Ierapetra - 13 Novembre 1898. Dimanche.

Ce matin, une grande activité règne en ville pour l’embarquement des bagages des troupes. Tout ce que l’on charrie sur la grève est innombrable. L’inventaire du matériel est terminé.

Le Kologasi en reçoit un exemplaire, et moi un autre. Le Kologasi et le médecin des troupes viennent me faire leurs adieux. Je donne au Commandant une lettre de bons services ainsi qu’au vieux Capitaine de Gendarmerie.



Hierapetra modif 6
La garnison turque attendue
Capitaine Tellier - Lieutenant-Colonel E.H. Destelle



À 2h00 du soir, tout est prêt. J’envoie un peloton de la 4e Compagnie sur la plage, au point d’embarquement pour rendre les honneurs.

J’ai moi-même assisté à l’embarquement. Peu de monde sur la plage, quelques curieux seulement.

Les officiers turcs sont là ; on les entoure. Les vieillards surtout, paraissent navrés de leur départ. On leur embrasse les mains.

Le peloton français est placé face à l’Ouest prés de la douane. Tous nos jeunes officiers photographes sont munis de leurs appareils. Les troupes turques arrivées, défilent devant les nôtres qui présentent les armes pendant que les clairons sonnent “La casquette”.
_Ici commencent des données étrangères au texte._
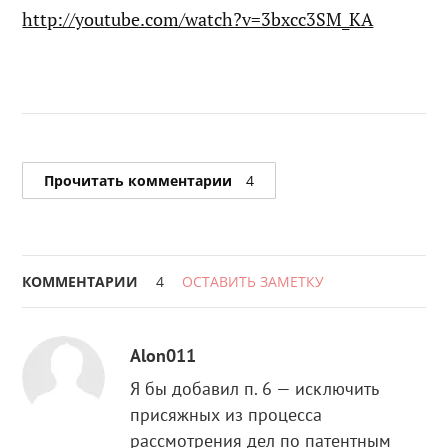
http://youtube.com/watch?v=3bxcc3SM_KA
Прочитать комментарии
4
КОММЕНТАРИИ
4
ОСТАВИТЬ ЗАМЕТКУ
Alon011
Я бы добавил п. 6 — исключить
присяжных из процесса
рассмотрения дел по патентным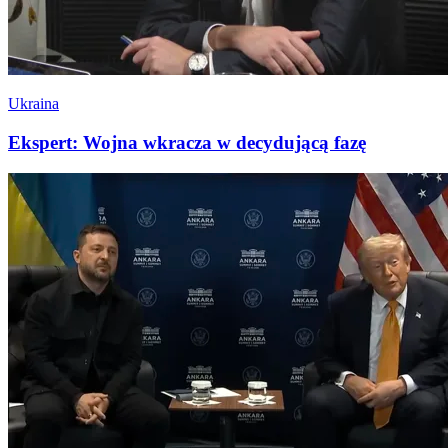
Ukraina
Ekspert: Wojna wkracza w decydującą fazę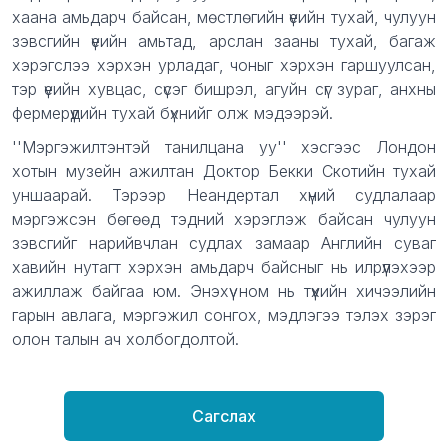
хаана амьдарч байсан, мөстлөгийн үеийн тухай, чулуун
зэвсгийн үеийн амьтад, арслан зааны тухай, багаж
хэрэгслээ хэрхэн урладаг, чоныг хэрхэн гаршуулсан,
тэр үеийн хувцас, сүсэг бишрэл, агуйн сүг зураг, анхны
фермерүүдийн тухай бүхнийг олж мэдээрэй.
''Мэргэжилтэнтэй танилцана уу'' хэсгээс Лондон
хотын музейн ажилтан Доктор Бекки Скотийн тухай
уншаарай. Тэрээр Неандертал хүний судлалаар
мэргэжсэн бөгөөд тэдний хэрэглэж байсан чулуун
зэвсгийг нарийвчлан судлах замаар Английн суваг
хавийн нутагт хэрхэн амьдарч байсныг нь илрүүлэхээр
ажиллаж байгаа юм. Энэхүү ном нь түүхийн хичээлийн
гарын авлага, мэргэжил сонгох, мэдлэгээ тэлэх зэрэг
олон талын ач холбогдолтой.
Сагслах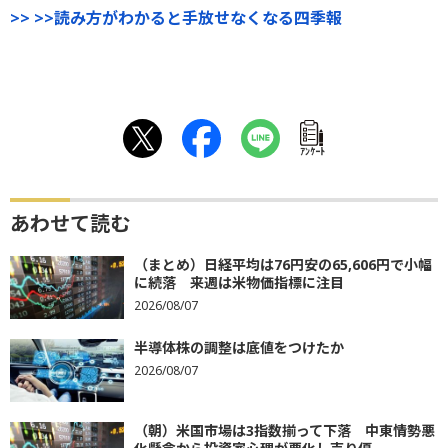
>> >>読み方がわかると手放せなくなる四季報
ｱﾝｹｰﾄ
あわせて読む
（まとめ）日経平均は76円安の65,606円で小幅
に続落 来週は米物価指標に注目
2026/08/07
半導体株の調整は底値をつけたか
2026/08/07
（朝）米国市場は3指数揃って下落 中東情勢悪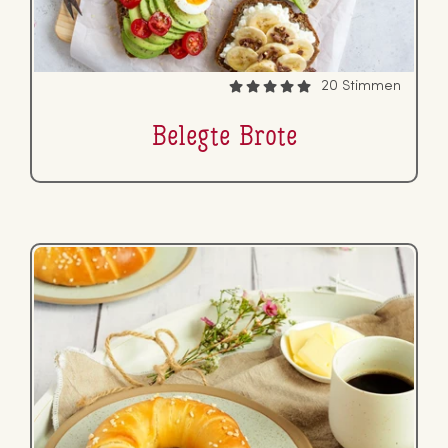
20 Stimmen
Belegte Brote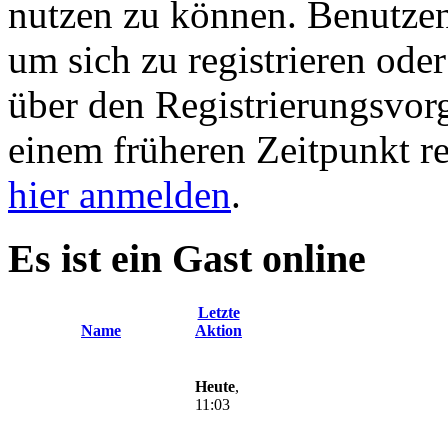
nutzen zu können. Benutze
um sich zu registrieren ode
über den Registrierungsvorga
einem früheren Zeitpunkt re
hier anmelden
.
Es ist ein Gast online
Letzte
Name
Aktion
Heute
,
11:03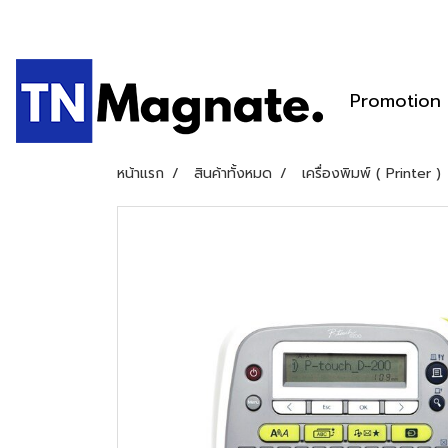
Promotion
หน้าแรก
สินค้าทั้งหมด
เครื่องพิมพ์ ( Printer )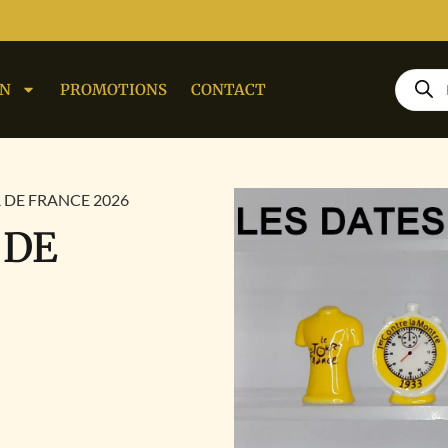
ON
PROMOTIONS
CONTACT
R DE FRANCE 2026
 DE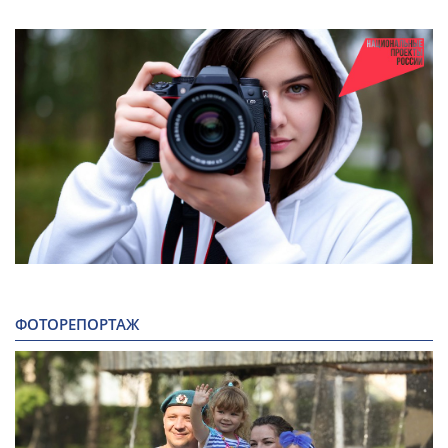
ФОТОРЕПОРТАЖ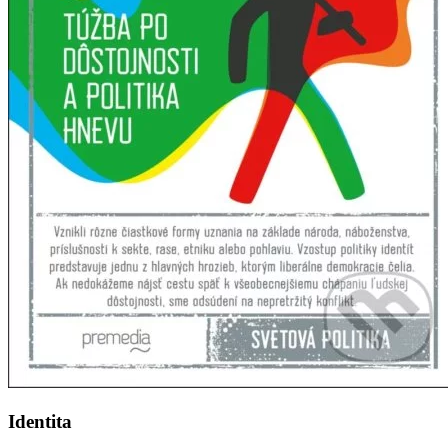
Identita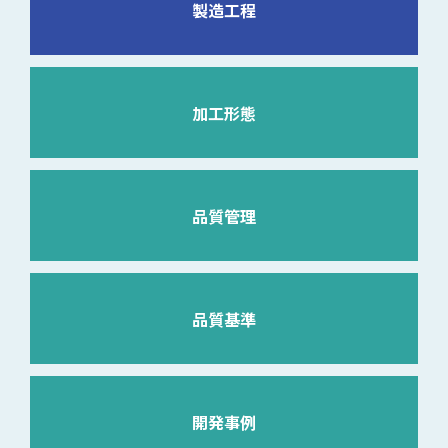
製造工程
加工形態
品質管理
品質基準
開発事例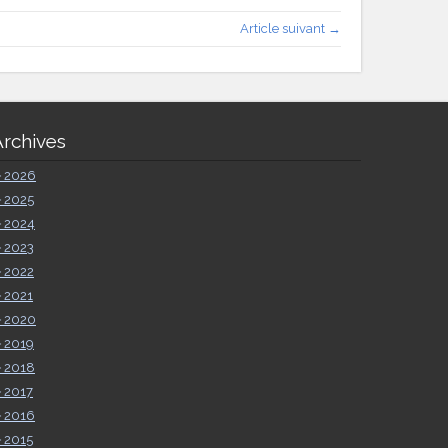
Article suivant →
Archives
►
2026
►
2025
►
2024
►
2023
►
2022
►
2021
►
2020
►
2019
►
2018
►
2017
►
2016
►
2015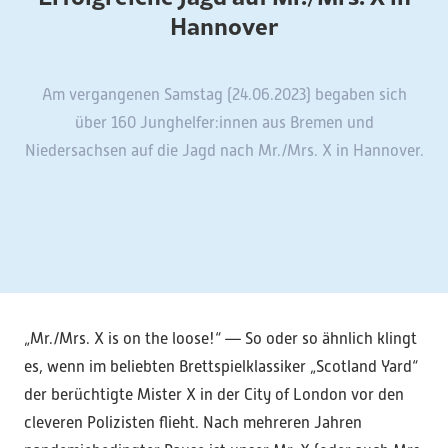
Hannover
Am vergangenen Samstag (24.06.2023) begaben sich
über 160 Junghelfer:innen aus Bremen und
Niedersachsen auf die Jagd nach Mr./Mrs. X in Hannover.
„Mr./Mrs. X is on the loose!“ — So oder so ähnlich klingt
es, wenn im beliebten Brettspielklassiker „Scotland Yard“
der berüchtigte Mister X in der City of London vor den
cleveren Polizisten flieht. Nach mehreren Jahren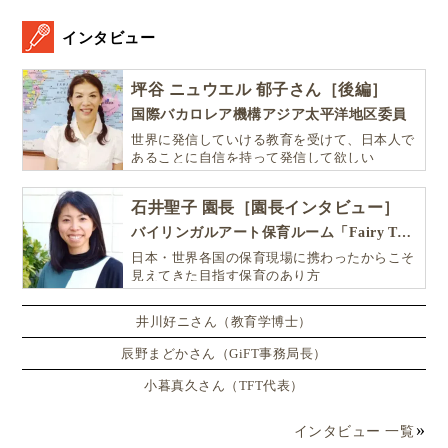
インタビュー
坪谷 ニュウエル 郁子さん［後編］
国際バカロレア機構アジア太平洋地区委員
世界に発信していける教育を受けて、日本人で
あることに自信を持って発信して欲しい
石井聖子 園長［園長インタビュー］
バイリンガルアート保育ルーム「Fairy Tale（フェアリーテイル）」
日本・世界各国の保育現場に携わったからこそ
見えてきた目指す保育のあり方
井川好ニさん（教育学博士）
辰野まどかさん（GiFT事務局長）
小暮真久さん（TFT代表）
インタビュー 一覧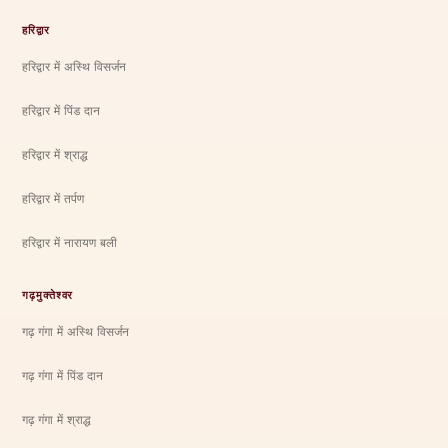
हरिद्वार
हरिद्वार में अस्थि विसर्जन
हरिद्वार में पिंड दान
हरिद्वार में श्राद्ध
हरिद्वार में तर्पण
हरिद्वार में नारायण बली
गढ़मुक्तेश्वर
गढ़ गंगा में अस्थि विसर्जन
गढ़ गंगा में पिंड दान
गढ़ गंगा में श्राद्ध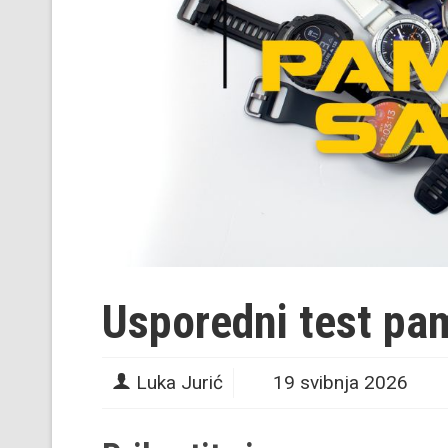
Usporedni test pa
Luka Jurić
19 svibnja 2026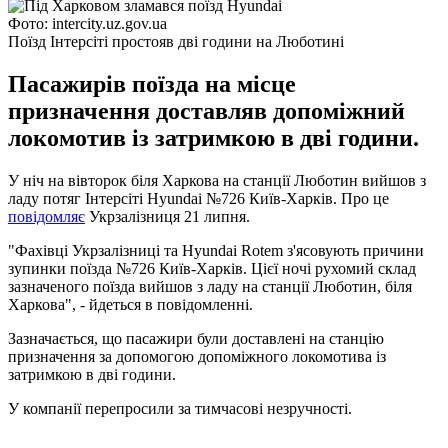
Фото: intercity.uz.gov.ua
Поїзд Інтерсіті простояв дві години на Люботині
Пасажирів поїзда на місце
призначення доставляв допоміжний
локомотив із затримкою в дві години.
У ніч на вівторок біля Харкова на станції Люботин вийшов з
ладу потяг Інтерсіті Hyundai №726 Київ-Харків. Про це
повідомляє
Укрзалізниця 21 липня.
"Фахівці Укрзалізниці та Hyundai Rotem з'ясовують причини
зупинки поїзда №726 Київ-Харків. Цієї ночі рухомий склад
зазначеного поїзда вийшов з ладу на станції Люботин, біля
Харкова", - йдеться в повідомленні.
Зазначається, що пасажири були доставлені на станцію
призначення за допомогою допоміжного локомотива із
затримкою в дві години.
У компанії перепросили за тимчасові незручності.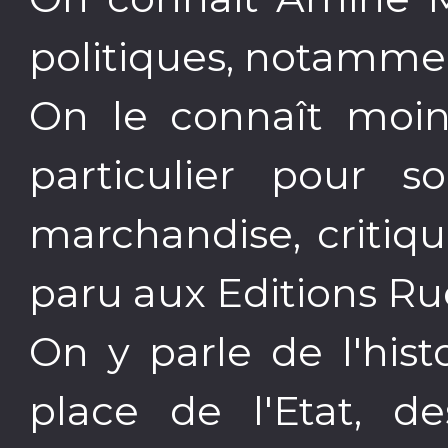
politiques, notammen
On le connaît moins
particulier pour s
marchandise, critiqu
paru aux Editions Ru
On y parle de l'hist
place de l'Etat, de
La casquette du Père Bugeaud :



Hierapetra modif 5
Honneurs rendus aux soldats turcs

Les troupes turques font front et présentent les armes aux nôtres. Ce spectacle est assez original, de ces deux troupes se rendant les honneurs au moment où l’une expulse l’autre.


Hierapetra modif 4
En attendant l’embarquement

L’embarquement commence aussitôt dans des caïques que nous avons loués.
La mer est assez agitée par le vent du Nord qui est très frais, et la lame brise sur les embarcations et mouille tout le monde.

Hierapetra modif 1
Détachement embarquant pour le « Condor »


Dès que les troupes sont embarquées, nous procédons à l’embarquement des officiers et de leurs femmes dans la baleinière. Le médecin a sa femme et sa fille. Cette dernière est à peine voilée et est fort jolie. D’ailleurs ce ne sont pas des Turques, mais des Chrétiennes élevées à la turque.
Le Capitaine de Gendarmerie est amusant. Il a son chat sur les bras et ne le lâche pas, même en embarquant. Il va sans dire que tous les objectifs sont braqués sur lui.

Hierapetra modif 3
Embarquement des femmes des officiers turcs

Pendant la traversée de la plage au “Condor”, nous sommes complètement mouillés par les embruns. Le chat fait grise mine à chaque douche, et menace même de se fâcher.

Le Capitaine de Gendarmerie éprouve toutes les peines du monde à le maintenir dans ses bras.
À bord le spectacle est des plus pittoresques. Les bagages obstruent complètement le pont. Pour embarquer, ce n’est pas chose facile mais on y arrive quand même.
Le pont du navire est complètement envahi par les soldats et les familles turques. On en fait passer sur la dunette.

Le Commandant du “Condor” me photographie avec les officiers turcs. Je souhaite bon voyage à tout le monde et je retourne à terre, pendant que le navire appareille.

Pasted Graphic



Nous nous rendons à la citadelle où flotte le dernier pavillon turc que nous amenons dès que le “Condor” est assez éloigné. C’est Latapie qui fait le timonier. Le poste rend les honneurs avec le clairon que j’ai fait envoyer.


Hierapetra modif 2
Le drapeau turc amené après le départ des troupes
Lieutenant de Vaisseau Latapie (au drapeau) - Lieutenant-Colonel E.H. Destelle (de dos)


J’ai fait apporter le pavillon chez moi. Monsieur Zeil prend quelques photographies.
L’Évêque et les notables sont venus me remercier, au nom de la population chrétienne.
Ils m’invitent, en outre, à une grande cérémonie qui doit avoir lieu, mardi prochain, dans l’église Saint-Georges.